Stored data:
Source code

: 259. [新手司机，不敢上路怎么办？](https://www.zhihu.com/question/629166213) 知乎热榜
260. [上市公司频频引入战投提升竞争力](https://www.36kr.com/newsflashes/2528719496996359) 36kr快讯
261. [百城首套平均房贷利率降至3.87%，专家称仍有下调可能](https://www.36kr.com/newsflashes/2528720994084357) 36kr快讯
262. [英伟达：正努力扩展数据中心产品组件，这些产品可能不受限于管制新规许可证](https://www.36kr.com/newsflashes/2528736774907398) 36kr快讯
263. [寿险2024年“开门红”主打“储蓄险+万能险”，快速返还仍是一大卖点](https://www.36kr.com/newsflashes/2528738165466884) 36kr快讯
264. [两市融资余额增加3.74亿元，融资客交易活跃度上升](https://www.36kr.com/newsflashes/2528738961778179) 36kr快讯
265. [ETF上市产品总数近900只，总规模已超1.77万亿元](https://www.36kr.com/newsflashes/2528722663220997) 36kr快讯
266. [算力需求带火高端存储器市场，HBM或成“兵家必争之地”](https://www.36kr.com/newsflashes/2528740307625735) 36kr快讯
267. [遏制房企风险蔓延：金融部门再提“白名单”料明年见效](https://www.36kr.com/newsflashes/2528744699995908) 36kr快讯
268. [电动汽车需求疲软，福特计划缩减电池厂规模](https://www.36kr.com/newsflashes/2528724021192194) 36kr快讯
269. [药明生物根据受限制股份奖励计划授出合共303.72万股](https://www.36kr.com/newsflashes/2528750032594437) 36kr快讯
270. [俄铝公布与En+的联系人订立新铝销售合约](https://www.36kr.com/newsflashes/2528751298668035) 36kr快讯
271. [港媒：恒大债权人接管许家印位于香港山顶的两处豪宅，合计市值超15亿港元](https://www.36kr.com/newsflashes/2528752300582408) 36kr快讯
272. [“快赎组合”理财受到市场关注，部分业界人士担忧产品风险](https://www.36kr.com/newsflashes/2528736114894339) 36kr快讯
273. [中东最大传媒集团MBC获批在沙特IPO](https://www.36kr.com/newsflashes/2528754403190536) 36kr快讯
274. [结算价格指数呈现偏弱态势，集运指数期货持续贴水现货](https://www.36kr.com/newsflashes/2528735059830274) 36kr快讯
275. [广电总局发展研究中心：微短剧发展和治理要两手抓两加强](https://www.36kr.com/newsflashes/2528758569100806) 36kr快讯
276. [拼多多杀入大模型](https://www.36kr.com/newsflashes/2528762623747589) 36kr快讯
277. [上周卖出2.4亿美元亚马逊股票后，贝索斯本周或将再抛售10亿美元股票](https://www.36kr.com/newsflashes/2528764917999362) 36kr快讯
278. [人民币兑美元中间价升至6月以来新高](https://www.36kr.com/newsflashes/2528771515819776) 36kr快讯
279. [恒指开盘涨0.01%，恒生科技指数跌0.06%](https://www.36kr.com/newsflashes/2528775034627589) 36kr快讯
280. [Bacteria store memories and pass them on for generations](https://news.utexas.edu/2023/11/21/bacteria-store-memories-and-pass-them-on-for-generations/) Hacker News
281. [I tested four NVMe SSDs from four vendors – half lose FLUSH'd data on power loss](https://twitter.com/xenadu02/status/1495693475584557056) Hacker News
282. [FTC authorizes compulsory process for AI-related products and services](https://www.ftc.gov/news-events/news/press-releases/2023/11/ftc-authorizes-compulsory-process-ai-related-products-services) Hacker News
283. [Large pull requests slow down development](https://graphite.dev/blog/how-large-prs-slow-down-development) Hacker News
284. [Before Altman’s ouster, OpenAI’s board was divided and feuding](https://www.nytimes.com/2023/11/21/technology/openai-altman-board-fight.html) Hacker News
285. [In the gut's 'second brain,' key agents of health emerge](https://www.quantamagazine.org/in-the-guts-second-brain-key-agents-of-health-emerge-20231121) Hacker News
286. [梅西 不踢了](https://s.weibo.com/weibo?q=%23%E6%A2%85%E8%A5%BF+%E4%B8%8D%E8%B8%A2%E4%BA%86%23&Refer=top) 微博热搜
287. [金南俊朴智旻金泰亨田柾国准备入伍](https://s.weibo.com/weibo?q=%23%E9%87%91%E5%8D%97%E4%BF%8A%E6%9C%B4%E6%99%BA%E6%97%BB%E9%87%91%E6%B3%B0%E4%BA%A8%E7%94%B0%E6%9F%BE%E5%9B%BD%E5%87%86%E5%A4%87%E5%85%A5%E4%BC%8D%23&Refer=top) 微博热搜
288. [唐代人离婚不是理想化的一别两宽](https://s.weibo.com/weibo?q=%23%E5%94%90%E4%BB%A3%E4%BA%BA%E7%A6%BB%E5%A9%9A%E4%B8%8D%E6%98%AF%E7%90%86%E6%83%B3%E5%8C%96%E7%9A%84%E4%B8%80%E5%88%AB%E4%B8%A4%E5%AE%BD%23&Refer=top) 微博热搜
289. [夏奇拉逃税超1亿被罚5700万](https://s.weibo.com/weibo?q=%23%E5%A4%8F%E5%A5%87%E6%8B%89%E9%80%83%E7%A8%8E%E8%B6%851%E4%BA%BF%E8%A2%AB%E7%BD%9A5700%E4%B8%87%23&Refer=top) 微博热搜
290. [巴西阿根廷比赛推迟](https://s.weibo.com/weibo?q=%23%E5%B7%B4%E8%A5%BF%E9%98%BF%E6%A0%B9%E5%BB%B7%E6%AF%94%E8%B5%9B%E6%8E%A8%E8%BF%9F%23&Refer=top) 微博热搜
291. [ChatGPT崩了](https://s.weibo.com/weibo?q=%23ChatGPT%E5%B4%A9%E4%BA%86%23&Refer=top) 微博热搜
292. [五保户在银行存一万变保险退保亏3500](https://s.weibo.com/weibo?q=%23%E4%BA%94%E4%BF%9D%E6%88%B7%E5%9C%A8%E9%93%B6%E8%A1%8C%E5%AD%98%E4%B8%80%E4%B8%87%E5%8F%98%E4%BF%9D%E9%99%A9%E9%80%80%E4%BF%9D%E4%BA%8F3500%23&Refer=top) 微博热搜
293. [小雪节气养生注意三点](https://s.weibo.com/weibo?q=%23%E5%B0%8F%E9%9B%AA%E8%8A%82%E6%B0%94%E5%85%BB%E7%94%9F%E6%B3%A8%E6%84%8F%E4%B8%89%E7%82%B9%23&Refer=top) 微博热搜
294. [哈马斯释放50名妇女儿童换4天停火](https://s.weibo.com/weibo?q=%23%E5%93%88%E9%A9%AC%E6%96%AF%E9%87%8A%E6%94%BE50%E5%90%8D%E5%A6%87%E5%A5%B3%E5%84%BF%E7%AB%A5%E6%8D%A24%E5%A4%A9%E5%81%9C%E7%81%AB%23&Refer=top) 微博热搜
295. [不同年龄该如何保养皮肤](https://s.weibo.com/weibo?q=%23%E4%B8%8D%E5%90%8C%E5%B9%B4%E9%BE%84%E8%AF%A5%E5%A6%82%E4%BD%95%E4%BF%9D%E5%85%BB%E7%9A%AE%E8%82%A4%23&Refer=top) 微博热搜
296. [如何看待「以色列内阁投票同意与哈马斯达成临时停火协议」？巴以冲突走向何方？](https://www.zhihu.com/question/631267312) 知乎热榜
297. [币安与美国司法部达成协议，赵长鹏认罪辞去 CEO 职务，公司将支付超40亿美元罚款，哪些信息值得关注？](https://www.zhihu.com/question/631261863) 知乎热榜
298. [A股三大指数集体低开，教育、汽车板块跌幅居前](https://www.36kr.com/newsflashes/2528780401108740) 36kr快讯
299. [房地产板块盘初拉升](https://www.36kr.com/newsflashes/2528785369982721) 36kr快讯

**REQUIRED ACTION:** Where a line in the records above contains the string "知乎热榜", return that line.

**ANSWER SPACE:**
: 259. [新手司机，不敢上路怎么办？](https://www.zhihu.com/question/629166213) 知乎热榜
296. [如何看待「以色列内阁投票同意与哈马斯达成临时停火协议」？巴以冲突走向何方？](https://www.zhihu.com/question/631267312) 知乎热榜
297. [币安与美国司法部达成协议，赵长鹏认罪辞去 CEO 职务，公司将支付超40亿美元罚款，哪些信息值得关注？](https://www.zhihu.com/question/631261863) 知乎热榜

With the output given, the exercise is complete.